Exercise instructions> Search the material for "Adhesive" and copy each line in which it is found.

Records for the task>
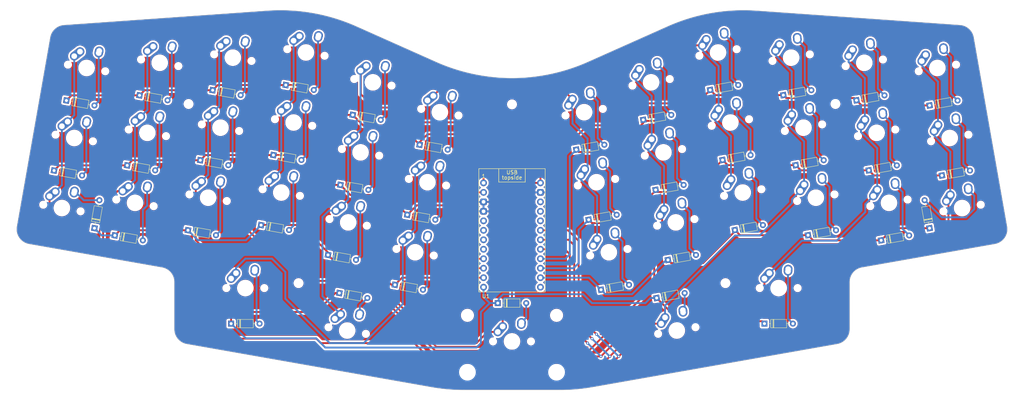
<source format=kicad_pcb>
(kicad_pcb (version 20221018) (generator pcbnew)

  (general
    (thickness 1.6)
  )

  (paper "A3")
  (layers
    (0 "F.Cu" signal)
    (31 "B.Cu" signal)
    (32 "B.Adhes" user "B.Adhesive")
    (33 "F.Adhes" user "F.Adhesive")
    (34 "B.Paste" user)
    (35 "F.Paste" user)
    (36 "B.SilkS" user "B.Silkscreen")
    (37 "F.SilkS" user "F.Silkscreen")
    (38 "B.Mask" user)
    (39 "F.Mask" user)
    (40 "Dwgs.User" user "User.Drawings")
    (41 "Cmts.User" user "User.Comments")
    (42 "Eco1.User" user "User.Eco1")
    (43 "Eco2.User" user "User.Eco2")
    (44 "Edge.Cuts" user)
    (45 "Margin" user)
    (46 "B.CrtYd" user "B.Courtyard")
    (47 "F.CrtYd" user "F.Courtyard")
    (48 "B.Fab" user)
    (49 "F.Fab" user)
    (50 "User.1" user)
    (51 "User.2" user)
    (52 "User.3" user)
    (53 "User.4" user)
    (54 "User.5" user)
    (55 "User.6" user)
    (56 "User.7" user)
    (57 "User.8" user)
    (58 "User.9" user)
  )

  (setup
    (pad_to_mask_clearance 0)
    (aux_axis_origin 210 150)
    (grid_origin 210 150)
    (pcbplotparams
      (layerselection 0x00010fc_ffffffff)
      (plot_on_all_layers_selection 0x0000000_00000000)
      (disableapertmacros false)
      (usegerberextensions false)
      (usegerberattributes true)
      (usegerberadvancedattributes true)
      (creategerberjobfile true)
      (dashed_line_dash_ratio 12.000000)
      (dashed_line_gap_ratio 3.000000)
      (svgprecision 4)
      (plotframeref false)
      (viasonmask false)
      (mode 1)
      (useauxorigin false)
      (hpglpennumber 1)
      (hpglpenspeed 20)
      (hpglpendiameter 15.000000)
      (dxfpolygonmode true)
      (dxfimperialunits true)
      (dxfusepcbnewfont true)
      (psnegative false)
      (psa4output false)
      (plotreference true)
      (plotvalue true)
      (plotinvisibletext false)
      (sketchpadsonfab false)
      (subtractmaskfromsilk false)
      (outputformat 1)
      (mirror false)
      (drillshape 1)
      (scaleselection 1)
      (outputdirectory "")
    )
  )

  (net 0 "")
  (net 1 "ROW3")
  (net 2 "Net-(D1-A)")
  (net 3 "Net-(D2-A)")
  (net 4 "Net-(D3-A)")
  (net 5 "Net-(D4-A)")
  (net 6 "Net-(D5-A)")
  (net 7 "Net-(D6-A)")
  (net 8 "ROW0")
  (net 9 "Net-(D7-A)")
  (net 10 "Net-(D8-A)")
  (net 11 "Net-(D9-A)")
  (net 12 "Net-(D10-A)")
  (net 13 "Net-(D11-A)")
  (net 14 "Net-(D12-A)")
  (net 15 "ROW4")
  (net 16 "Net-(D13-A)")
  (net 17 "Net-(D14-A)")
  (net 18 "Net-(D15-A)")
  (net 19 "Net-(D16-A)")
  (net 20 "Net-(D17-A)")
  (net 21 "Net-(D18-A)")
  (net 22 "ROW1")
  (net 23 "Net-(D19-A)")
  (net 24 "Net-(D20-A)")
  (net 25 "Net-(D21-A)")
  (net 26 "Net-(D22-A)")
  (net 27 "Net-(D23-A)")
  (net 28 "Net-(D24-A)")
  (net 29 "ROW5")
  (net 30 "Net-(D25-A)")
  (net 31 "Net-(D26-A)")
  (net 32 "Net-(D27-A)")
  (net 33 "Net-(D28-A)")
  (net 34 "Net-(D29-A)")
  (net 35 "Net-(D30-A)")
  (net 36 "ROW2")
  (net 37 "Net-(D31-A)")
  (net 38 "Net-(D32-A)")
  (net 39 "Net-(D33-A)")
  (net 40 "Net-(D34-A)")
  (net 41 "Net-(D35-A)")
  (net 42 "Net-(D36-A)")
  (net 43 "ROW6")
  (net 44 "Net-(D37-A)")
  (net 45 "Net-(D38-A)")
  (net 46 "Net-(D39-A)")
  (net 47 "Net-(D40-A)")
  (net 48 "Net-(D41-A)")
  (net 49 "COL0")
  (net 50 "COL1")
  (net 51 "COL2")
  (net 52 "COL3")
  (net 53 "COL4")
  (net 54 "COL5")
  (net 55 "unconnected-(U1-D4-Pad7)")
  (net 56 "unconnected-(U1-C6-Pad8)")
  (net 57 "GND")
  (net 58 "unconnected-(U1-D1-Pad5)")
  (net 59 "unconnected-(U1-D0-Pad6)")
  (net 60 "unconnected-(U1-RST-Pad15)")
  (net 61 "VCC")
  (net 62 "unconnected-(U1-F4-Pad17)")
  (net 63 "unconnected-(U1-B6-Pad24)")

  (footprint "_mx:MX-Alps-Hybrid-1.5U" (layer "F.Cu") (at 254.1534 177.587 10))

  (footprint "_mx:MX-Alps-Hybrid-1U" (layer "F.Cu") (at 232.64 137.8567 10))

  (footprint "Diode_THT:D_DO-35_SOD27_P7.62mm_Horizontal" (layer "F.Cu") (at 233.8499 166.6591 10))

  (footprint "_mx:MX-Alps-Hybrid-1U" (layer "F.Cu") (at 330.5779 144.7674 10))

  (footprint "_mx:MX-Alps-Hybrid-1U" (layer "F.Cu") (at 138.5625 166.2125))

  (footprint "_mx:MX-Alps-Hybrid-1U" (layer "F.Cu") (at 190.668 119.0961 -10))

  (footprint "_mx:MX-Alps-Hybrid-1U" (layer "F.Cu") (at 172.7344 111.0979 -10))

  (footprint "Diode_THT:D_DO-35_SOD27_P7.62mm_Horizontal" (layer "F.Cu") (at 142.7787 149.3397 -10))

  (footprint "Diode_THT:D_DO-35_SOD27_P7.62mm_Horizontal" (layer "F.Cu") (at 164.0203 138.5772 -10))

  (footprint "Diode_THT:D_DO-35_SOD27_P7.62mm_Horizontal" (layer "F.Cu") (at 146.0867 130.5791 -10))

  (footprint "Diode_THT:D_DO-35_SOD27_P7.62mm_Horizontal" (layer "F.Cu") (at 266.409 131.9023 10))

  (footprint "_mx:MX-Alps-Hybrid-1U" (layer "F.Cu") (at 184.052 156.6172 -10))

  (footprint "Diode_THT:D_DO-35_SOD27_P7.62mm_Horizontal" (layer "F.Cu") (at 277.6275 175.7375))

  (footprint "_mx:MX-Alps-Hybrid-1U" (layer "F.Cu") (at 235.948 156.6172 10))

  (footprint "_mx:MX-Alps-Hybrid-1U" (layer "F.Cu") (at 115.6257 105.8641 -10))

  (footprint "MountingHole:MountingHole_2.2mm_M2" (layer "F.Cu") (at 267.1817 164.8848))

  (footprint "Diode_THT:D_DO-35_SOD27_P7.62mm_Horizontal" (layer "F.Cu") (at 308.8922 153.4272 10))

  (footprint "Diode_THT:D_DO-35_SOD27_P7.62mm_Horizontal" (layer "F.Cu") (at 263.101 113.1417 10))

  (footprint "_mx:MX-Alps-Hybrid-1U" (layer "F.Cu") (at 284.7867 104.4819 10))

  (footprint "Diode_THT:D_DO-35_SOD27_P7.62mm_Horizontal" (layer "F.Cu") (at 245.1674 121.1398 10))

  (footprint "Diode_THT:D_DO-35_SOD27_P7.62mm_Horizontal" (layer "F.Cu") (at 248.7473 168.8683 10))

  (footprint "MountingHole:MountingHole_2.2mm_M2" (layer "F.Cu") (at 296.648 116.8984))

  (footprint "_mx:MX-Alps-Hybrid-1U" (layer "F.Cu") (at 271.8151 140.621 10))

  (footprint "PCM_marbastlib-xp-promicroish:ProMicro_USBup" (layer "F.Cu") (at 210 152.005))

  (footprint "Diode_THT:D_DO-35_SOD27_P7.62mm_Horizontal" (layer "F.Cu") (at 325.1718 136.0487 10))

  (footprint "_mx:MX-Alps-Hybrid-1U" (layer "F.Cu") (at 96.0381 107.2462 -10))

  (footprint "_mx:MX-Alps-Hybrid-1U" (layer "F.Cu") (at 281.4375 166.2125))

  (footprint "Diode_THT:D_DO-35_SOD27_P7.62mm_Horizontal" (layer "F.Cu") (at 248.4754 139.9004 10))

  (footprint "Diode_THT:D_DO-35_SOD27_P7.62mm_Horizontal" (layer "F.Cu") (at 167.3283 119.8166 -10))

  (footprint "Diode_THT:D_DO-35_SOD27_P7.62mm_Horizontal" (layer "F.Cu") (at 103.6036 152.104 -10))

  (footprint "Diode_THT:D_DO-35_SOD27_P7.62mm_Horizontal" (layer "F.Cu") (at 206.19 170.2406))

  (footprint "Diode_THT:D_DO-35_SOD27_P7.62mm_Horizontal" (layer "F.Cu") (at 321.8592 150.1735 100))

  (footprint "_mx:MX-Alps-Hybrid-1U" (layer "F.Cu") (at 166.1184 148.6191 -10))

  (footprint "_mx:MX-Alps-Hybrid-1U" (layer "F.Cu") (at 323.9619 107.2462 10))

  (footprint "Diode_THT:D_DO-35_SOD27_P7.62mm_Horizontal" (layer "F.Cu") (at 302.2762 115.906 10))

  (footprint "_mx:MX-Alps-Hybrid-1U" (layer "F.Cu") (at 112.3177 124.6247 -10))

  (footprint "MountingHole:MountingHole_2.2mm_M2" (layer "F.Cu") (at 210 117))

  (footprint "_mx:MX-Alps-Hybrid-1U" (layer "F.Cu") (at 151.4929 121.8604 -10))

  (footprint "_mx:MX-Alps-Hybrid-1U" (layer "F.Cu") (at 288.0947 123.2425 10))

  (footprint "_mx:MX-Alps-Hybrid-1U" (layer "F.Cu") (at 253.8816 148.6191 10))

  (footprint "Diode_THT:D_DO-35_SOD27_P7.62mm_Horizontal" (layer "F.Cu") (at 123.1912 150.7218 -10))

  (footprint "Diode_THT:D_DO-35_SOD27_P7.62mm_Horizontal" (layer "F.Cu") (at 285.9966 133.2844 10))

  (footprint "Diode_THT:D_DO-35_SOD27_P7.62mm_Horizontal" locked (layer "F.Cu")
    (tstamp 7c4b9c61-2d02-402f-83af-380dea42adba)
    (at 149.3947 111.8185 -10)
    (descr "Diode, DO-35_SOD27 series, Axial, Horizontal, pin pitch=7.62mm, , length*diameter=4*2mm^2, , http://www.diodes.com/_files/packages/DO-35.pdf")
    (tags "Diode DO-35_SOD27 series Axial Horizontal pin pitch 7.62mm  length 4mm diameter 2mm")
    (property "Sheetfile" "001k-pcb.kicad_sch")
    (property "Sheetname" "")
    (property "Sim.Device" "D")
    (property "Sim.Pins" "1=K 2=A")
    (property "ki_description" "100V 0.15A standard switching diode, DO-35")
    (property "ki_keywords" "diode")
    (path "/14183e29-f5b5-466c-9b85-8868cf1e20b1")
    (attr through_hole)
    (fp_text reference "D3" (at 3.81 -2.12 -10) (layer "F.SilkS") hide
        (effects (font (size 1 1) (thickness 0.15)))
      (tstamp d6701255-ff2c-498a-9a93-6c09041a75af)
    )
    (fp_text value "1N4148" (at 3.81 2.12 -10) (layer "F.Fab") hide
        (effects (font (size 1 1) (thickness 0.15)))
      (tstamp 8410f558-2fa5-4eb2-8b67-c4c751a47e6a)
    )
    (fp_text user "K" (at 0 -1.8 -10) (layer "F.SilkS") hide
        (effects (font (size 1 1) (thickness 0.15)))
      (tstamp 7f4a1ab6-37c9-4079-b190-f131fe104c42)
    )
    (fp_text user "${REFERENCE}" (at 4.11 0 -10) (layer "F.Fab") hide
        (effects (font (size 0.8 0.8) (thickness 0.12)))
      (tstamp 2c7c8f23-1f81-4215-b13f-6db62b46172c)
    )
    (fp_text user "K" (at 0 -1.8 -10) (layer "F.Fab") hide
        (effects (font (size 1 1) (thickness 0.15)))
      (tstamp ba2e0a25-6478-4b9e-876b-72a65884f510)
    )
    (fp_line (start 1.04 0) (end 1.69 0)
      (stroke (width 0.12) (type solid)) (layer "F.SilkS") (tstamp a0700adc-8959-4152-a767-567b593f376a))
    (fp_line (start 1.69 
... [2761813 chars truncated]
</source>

Solution for this task>
    (32 "B.Adhes" user "B.Adhesive")
    (33 "F.Adhes" user "F.Adhesive")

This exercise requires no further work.